[Page-level text extractions]
----

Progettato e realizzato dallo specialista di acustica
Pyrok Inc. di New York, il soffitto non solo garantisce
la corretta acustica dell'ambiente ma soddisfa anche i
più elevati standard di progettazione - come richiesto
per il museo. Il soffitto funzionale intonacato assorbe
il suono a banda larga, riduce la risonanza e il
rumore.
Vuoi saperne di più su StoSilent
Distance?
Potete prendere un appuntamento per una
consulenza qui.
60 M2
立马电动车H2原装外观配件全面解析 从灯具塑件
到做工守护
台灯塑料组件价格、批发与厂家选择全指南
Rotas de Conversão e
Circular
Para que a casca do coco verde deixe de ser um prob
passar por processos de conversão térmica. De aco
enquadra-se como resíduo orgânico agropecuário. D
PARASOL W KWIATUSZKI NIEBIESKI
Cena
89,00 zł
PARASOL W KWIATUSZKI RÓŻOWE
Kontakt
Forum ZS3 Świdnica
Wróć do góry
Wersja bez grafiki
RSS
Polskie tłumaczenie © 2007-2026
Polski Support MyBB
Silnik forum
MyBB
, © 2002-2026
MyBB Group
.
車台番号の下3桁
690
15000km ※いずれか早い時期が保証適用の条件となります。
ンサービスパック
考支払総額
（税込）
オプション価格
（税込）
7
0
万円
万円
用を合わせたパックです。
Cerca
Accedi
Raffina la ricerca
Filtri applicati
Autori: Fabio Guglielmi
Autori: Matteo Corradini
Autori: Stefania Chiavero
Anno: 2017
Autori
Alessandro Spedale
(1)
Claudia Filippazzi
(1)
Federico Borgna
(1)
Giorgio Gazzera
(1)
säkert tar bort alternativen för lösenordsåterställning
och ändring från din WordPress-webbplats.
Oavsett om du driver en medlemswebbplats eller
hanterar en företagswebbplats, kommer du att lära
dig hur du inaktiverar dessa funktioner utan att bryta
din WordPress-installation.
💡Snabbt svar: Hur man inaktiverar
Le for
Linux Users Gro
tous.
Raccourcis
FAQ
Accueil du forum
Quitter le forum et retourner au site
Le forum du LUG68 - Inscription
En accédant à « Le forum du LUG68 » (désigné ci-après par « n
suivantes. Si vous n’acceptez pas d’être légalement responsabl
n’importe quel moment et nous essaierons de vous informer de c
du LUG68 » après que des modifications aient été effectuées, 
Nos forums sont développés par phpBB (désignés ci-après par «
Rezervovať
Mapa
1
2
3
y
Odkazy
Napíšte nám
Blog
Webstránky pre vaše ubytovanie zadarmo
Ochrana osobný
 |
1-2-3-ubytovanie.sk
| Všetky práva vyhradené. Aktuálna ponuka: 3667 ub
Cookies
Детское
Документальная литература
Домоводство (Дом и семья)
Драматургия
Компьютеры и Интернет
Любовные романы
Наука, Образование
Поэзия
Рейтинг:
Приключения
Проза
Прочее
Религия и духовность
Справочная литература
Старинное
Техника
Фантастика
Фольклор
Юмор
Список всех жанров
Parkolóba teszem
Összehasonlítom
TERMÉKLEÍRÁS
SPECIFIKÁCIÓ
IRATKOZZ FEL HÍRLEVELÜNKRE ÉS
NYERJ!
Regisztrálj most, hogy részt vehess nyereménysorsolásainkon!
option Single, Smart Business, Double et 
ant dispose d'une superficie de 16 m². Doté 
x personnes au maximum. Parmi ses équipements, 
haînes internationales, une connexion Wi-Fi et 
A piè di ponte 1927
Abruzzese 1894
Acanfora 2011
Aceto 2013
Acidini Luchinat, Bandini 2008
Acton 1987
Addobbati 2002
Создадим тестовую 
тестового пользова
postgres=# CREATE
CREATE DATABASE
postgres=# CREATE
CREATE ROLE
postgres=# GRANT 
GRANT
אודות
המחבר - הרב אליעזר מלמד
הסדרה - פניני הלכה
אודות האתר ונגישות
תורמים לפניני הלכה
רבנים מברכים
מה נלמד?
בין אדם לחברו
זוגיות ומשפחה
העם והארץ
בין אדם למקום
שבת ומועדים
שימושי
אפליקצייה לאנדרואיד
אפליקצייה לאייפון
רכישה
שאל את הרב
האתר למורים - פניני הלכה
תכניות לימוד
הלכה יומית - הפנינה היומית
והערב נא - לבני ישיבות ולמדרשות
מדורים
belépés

----

• YOUR TASK: There is a run of lines above from the one with "Rotas de Conversão e" to the one with "Forum ZS3 Świdnica"; print exactly that run, both ends included, and nothing else.

• ANSWER AREA:
Rotas de Conversão e
Circular
Para que a casca do coco verde deixe de ser um prob
passar por processos de conversão térmica. De aco
enquadra-se como resíduo orgânico agropecuário. D
PARASOL W KWIATUSZKI NIEBIESKI
Cena
89,00 zł
PARASOL W KWIATUSZKI RÓŻOWE
Kontakt
Forum ZS3 Świdnica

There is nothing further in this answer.